Sampling conditional (no sampling time model)
Sampling aware, no covariates
Sampling aware, one covariate (exponential growth)

res_BNPR = BNPR(data = gene, lengthout = 100)
res_BNPR_PS1 = BNPR_PS(data = gene, lengthout = 100)
res_BNPR_PS2 = BNPR_PS(data = gene, lengthout = 100, fns = list(traj2))

ylim=c(0.5,100)
trev_blue = rgb(0.330, 0.484, 0.828)
trev_yell = rgb(0.829, 0.680, 0.306)
trev_purp = rgb(0.533, 0.000, 0.607)

par(mfrow=c(1, 3), oma=c(4,3,0,0)+0.1, mar=c(0.5,2,2,1), 
    xpd=NA, cex=1.2, cex.main = 1.5, cex.lab = 1.5, cex.axis = 1.3)

plot_BNPR(res_BNPR, traj=traj1, ylim=ylim, lwd=3, 
          col=trev_yell, traj_col = "black", traj_lty = 2, 
          main="BNPR", heatmap_labels = FALSE)
text(x = 12, y = 50, labels = "Estimate", col = trev_yell, cex = 1.0, font = 2)
arrows(x0 = 12, y0 = 40, x1 = 3, y1 = 20, length = 0.1, lwd = 2, col = trev_yell)
text(x = 35, y = 90, labels = "Cred. region", col = "darkgray", cex = 1.0, font = 2)
arrows(x0 = 35, y0 = 75, x1 = 44, y1 = 30, length = 0.1, lwd = 2, col = "darkgray")

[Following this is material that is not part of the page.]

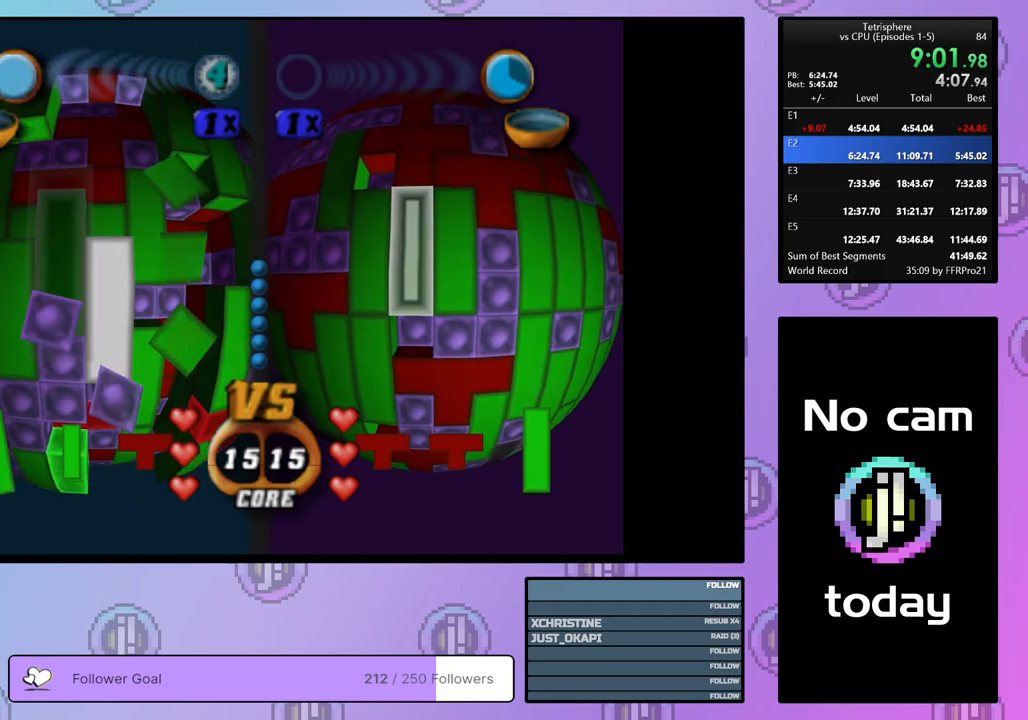
{"buttons": ["DPAD_RIGHT"], "right_stick": "center", "events": [[33, "SQUARE", "up"], [150, "DPAD_RIGHT", "down"], [233, "DPAD_RIGHT", "up"], [283, "DPAD_RIGHT", "down"], [383, "DPAD_RIGHT", "up"], [450, "DPAD_RIGHT", "down"]]}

plot_BNPR(res_BNPR_PS1, traj=traj1, ylim=ylim, lwd=3, 
          col=trev_blue, traj_col = "black", traj_lty = 2, 
          ylab="", main="BNPR-PS", heatmap_labels = FALSE)
text(x = 12, y = 50, labels = "Estimate", col = trev_blue, cex = 1.0, font = 2)
arrows(x0 = 12, y0 = 40, x1 = 3, y1 = 25, length = 0.1, lwd = 2, col = trev_blue)
text(x = 55, y = 50, labels = "True Trajectory", col = "black", cex = 1.0)
arrows(x0 = 55, y0 = 40, x1 = 59, y1 = 21, length = 0.1, col = "black", lty = 1, lwd=2)

plot_BNPR(res_BNPR_PS2, traj=traj1, ylim=ylim, lwd=3, 
          col=trev_purp, traj_col = "black", traj_lty = 2, 
          ylab="", main="BNPR-PS with Cov", heatmap_labels = TRUE, 
          heatmap_labels_side = "left", heatmap_labels_cex = 1.0)
text(x = 12, y = 50, labels = "Estimate", col = trev_purp, cex = 1.0, font = 2)
arrows(x0 = 12, y0 = 40, x1 = 3, y1 = 22, length = 0.1, lwd = 2,
       col = trev_purp)

We note that including a sampling time model without the correct covariates can result in worse results than not including a sampling time model at all, but including the right covariate provides better results. We pursue the question of model adequacy using posterior predictive checks in Karcher, et al. 2019 and in the vignette SimplePPC.Rmd in this package.

References

Karcher MD, Suchard MA, Dudas G, Minin VN (2019). Estimating effective population size changes from preferentially sampled genetic sequences, arXiv:1903.11797.
Palacios JA and Minin VN. Integrated nested Laplace approximation for Bayesian nonparametric phylodynamics. In Proceedings of the Twenty-Eighth International Conference on Uncertainty in Artificial Intelligence, pages 726–735, 2012.
Lan, S, Palacios, JA, Karcher, M, Minin, VN, & Shahbaba, B (2014). An Efficient Bayesian Inference Framework for Coalescent-Based Nonparametric Phylodynamics. Bioinformatics, 31, 3282-3289.